Tuesday, September 23, 2008

No Credit

The credit market debacle that has played out over the past few weeks has many causes, but one overriding theme—irresponsibility. At the bottom, borrowers were irresponsible for agreeing to mortgages that they knew they couldn’t afford, irrationally hoping that housing prices would rise indefinitely. Mortgage lenders were irresponsible for offering loans that lured house buyers in with low initial payments and then ballooned into crushing debt payments in just a few years. Politicians on both sides of the aisle were irresponsible for allowing political correctness and racial politics to drive changes in regulations that lowered limits on the credit worthiness of borrowers. Wall street firms were irresponsible for packaging and reselling the debt without regard to risk should the housing market tank (as it did). Along came a housing market crash, and we had the perfect storm.

Top to bottom—irresponsibility, and who pays—those of us who are responsible, who pay our taxes and keep our debt low, that’s who.

David Brooks comments on the current drama:
Inspired in part by Paul Volcker, Nicholas Brady and Eugene Ludwig, and announced last week, the Paulson plan is a pure establishment play. It would assign nearly unlimited authority to a small coterie of policy makers. It does not rely on any system of checks and balances, but on the wisdom and public spiritedness of those in charge. It offers succor to the investment banks that contributed to this mess and will burn through large piles of taxpayer money. But in exchange, it promises to restore confidence. Somebody, amid all the turmoil, will occupy the commanding heights. Somebody will have the power to absorb debt and establish stability.

Liberals and conservatives generally dislike the plan. William Greider of The Nation writes: “If Wall Street gets away with this, it will represent an historic swindle of the American public — all sugar for the villains, lasting pain and damage for the victims.”

He approvingly quotes the conservative economist Christopher Whalen of Institutional Risk Analytics: “The joyous reception from Congressional Democrats to Paulson’s latest massive bailout proposal smells an awful lot like yet another corporatist love fest between Washington’s one-party government and the Sell Side investment banks.”

Thanks to their criticism, the plan will be pinned back. Oversight will be put in place. But the plan will probably not be stopped. The markets would tank. There is a hunger for stability, which only the Treasury and the Fed can provide.

So we have arrived at one of those moments. The global financial turmoil has pulled nearly everybody out of their normal ideological categories. The pressure of reality has compelled new thinking about the relationship between government and the economy. And lo and behold, a new center and a new establishment is emerging.

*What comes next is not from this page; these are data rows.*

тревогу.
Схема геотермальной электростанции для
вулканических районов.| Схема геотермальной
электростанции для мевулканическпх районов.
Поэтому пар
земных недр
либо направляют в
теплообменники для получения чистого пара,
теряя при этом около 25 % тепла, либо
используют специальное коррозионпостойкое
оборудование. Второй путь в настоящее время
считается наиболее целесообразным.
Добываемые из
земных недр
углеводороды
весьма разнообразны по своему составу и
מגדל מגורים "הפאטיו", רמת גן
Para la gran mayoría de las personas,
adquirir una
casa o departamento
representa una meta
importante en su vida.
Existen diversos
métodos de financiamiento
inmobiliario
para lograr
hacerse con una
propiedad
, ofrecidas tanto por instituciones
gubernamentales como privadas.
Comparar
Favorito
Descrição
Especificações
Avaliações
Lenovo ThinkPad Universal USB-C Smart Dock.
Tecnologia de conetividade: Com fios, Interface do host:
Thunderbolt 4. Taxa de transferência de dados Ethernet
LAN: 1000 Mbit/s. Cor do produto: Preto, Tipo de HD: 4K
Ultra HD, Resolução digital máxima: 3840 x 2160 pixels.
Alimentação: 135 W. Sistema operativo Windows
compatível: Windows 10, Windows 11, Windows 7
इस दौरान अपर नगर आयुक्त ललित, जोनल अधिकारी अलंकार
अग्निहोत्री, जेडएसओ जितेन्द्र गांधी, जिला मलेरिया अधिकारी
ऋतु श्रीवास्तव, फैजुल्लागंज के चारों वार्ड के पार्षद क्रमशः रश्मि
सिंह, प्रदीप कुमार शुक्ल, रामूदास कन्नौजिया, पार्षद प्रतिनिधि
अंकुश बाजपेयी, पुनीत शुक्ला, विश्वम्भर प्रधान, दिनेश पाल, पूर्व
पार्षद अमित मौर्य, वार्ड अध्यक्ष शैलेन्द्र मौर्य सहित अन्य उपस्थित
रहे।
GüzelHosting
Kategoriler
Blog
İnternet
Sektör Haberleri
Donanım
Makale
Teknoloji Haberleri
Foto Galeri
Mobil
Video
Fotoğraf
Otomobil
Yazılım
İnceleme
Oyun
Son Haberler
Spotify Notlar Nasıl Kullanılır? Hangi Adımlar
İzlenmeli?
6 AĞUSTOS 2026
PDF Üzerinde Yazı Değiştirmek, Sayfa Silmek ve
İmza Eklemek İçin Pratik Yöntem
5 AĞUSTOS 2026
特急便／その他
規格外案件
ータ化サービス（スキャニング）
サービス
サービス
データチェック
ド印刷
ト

It is, indeed, “one of those moments.” It is not a time for Speaker Nancy Pelosi, in what appears to be a reflex reaction for her, to fall back on partisan politics. It is a time to allow adults (and that eliminates about half of congress including the its leadership) to manage (note I did not say solve) this problem expeditiously. After markets stabilize, we can have hearings, pass regulation and play the blame game that is Washington raison d'etre. But today, let’s move to get things under control. Country first.